Become the Branches
Picture the Holy Week stories as a tree. Notice the smallest branches.
Picture the Holy Week stories as a tree. Trunk thick, branches strong, roots deep.
At the center stands the shoot of Jesse, the new life that is Jesus.
What overlooked branches stretch out from the center? Not the biggest limbs that hold up the canopy, but the offshoots that push out in all directions, some small and spindly, some long and twisting?
In a week when we tell the greatest stories, what happens when we look twice at the smallest branches?
On the last day before everything changes again, what stories whisper to us to pay attention, to speak the truth we’ve seen, to live into the mystery of the Triduum?
The servant girls in the courtyard at night. (Two in one Gospel, one in the other three.) The women who recognized Peter and called him out as a Jesus-follower. Were they intrigued by the Galilean’s strange teachings, too?
Even in a culture that silenced the voices of women and the poor, we know the role these women played in Peter’s trinity of denials. We know their words. They must have told their stories.

Skeletal landmark data
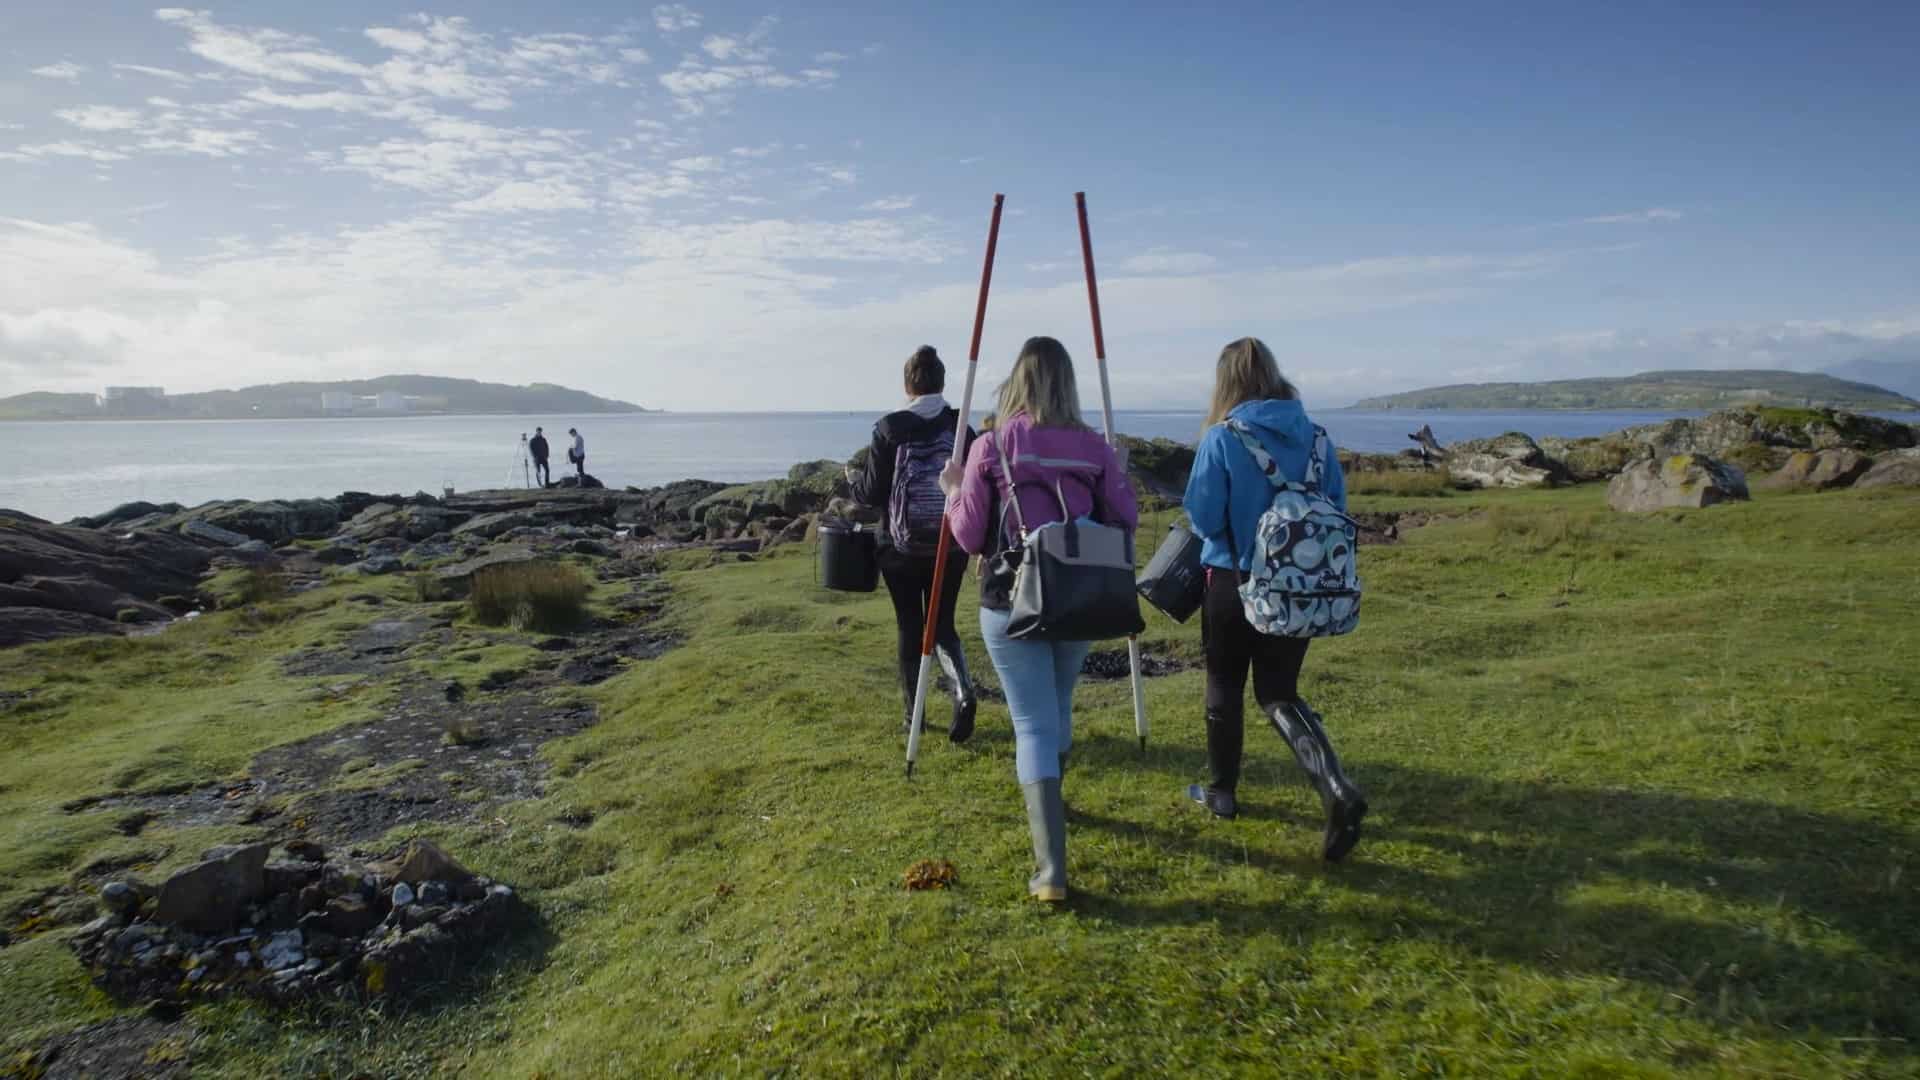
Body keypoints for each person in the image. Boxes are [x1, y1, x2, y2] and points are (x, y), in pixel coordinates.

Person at [942, 335, 1137, 903]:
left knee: (1031, 722)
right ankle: (1054, 801)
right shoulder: (1094, 448)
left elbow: (970, 534)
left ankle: (1051, 868)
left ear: (1017, 381)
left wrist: (954, 492)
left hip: (1010, 599)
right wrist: (1116, 473)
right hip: (1079, 594)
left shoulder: (991, 446)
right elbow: (1123, 521)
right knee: (1056, 706)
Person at [1181, 337, 1367, 862]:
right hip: (1300, 588)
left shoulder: (1222, 438)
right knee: (1279, 690)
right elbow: (1337, 507)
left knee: (1224, 685)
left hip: (1232, 579)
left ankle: (1221, 792)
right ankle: (1334, 786)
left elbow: (1203, 517)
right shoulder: (1318, 439)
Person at [849, 346, 978, 741]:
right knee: (942, 624)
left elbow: (871, 495)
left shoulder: (889, 428)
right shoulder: (960, 428)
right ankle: (963, 692)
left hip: (899, 548)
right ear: (941, 383)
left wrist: (853, 479)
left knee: (910, 626)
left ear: (908, 386)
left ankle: (914, 716)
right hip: (950, 543)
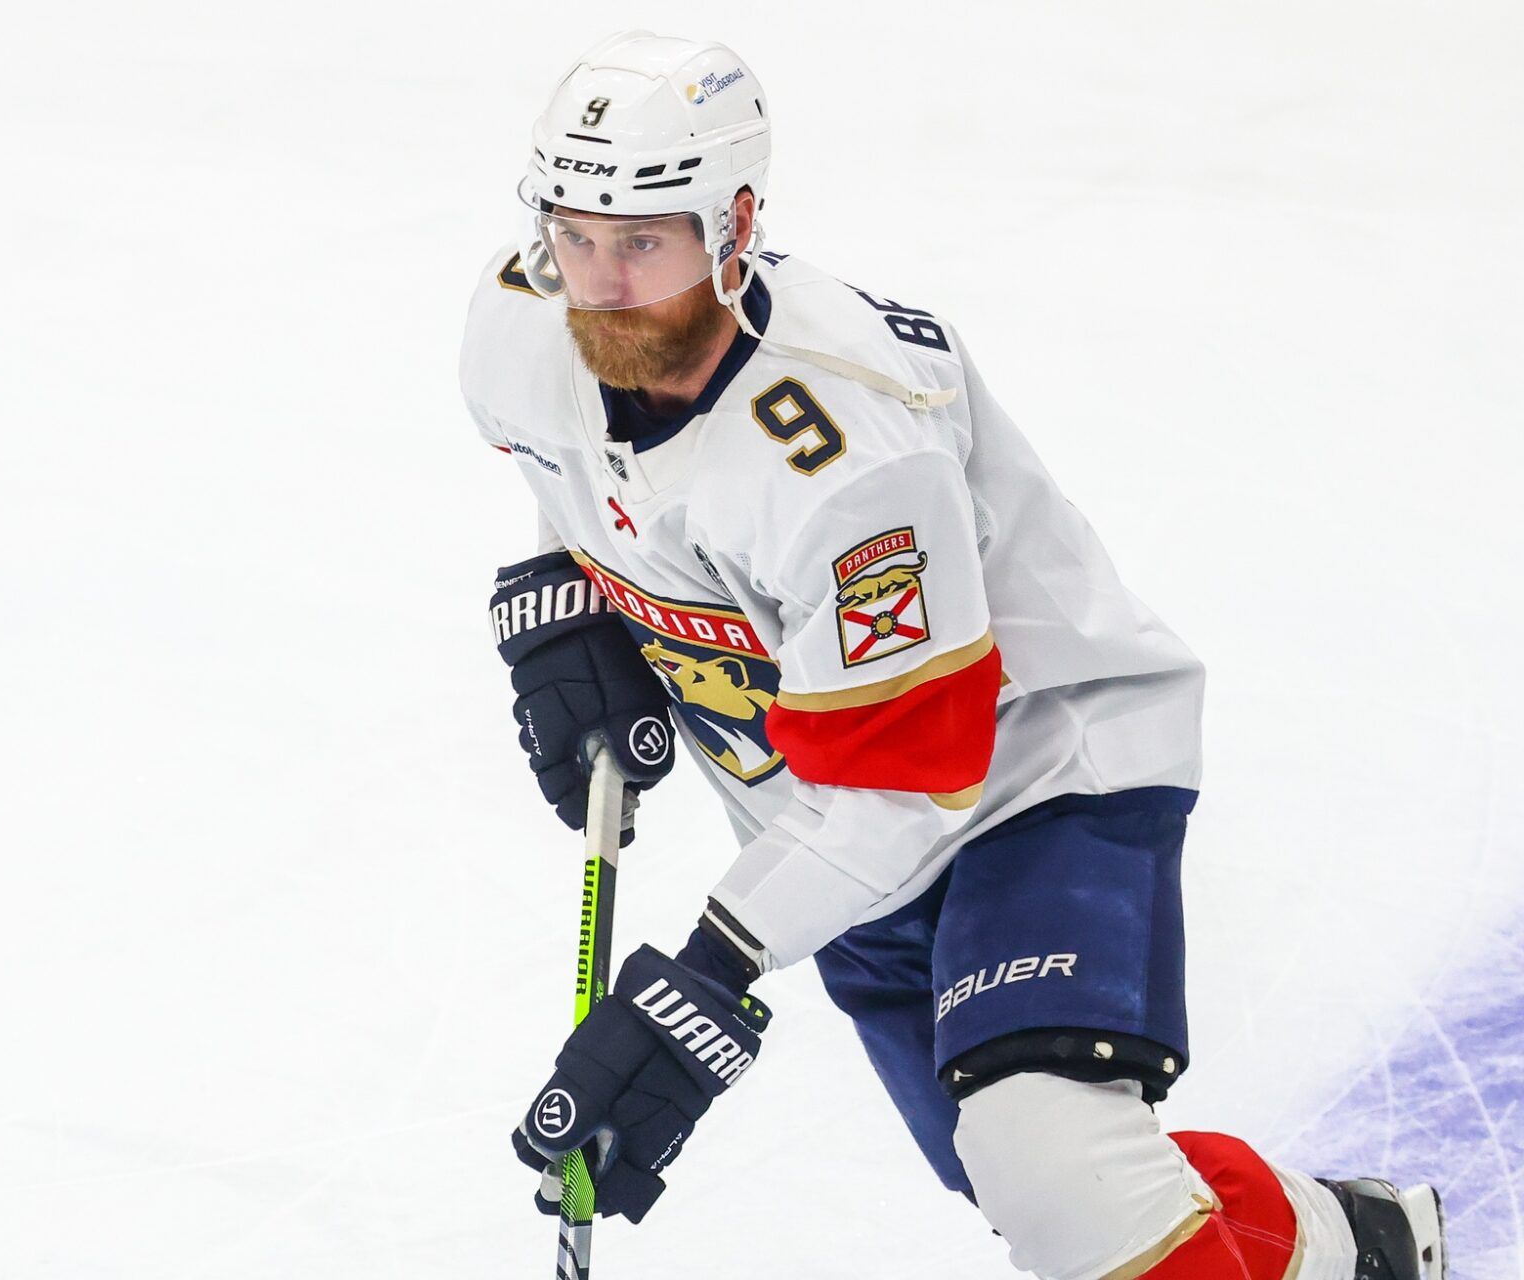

◆ YOUR OBJECTIVE
Copy out the Holy Week reflection word for word, from its title to its final sentence. The entries are not needed for any of the work here.

◆ WRITTEN ANSWER
Become the Branches
Picture the Holy Week stories as a tree. Notice the smallest branches.
Picture the Holy Week stories as a tree. Trunk thick, branches strong, roots deep.
At the center stands the shoot of Jesse, the new life that is Jesus.
What overlooked branches stretch out from the center? Not the biggest limbs that hold up the canopy, but the offshoots that push out in all directions, some small and spindly, some long and twisting?
In a week when we tell the greatest stories, what happens when we look twice at the smallest branches?
On the last day before everything changes again, what stories whisper to us to pay attention, to speak the truth we’ve seen, to live into the mystery of the Triduum?
The servant girls in the courtyard at night. (Two in one Gospel, one in the other three.) The women who recognized Peter and called him out as a Jesus-follower. Were they intrigued by the Galilean’s strange teachings, too?
Even in a culture that silenced the voices of women and the poor, we know the role these women played in Peter’s trinity of denials. We know their words. They must have told their stories.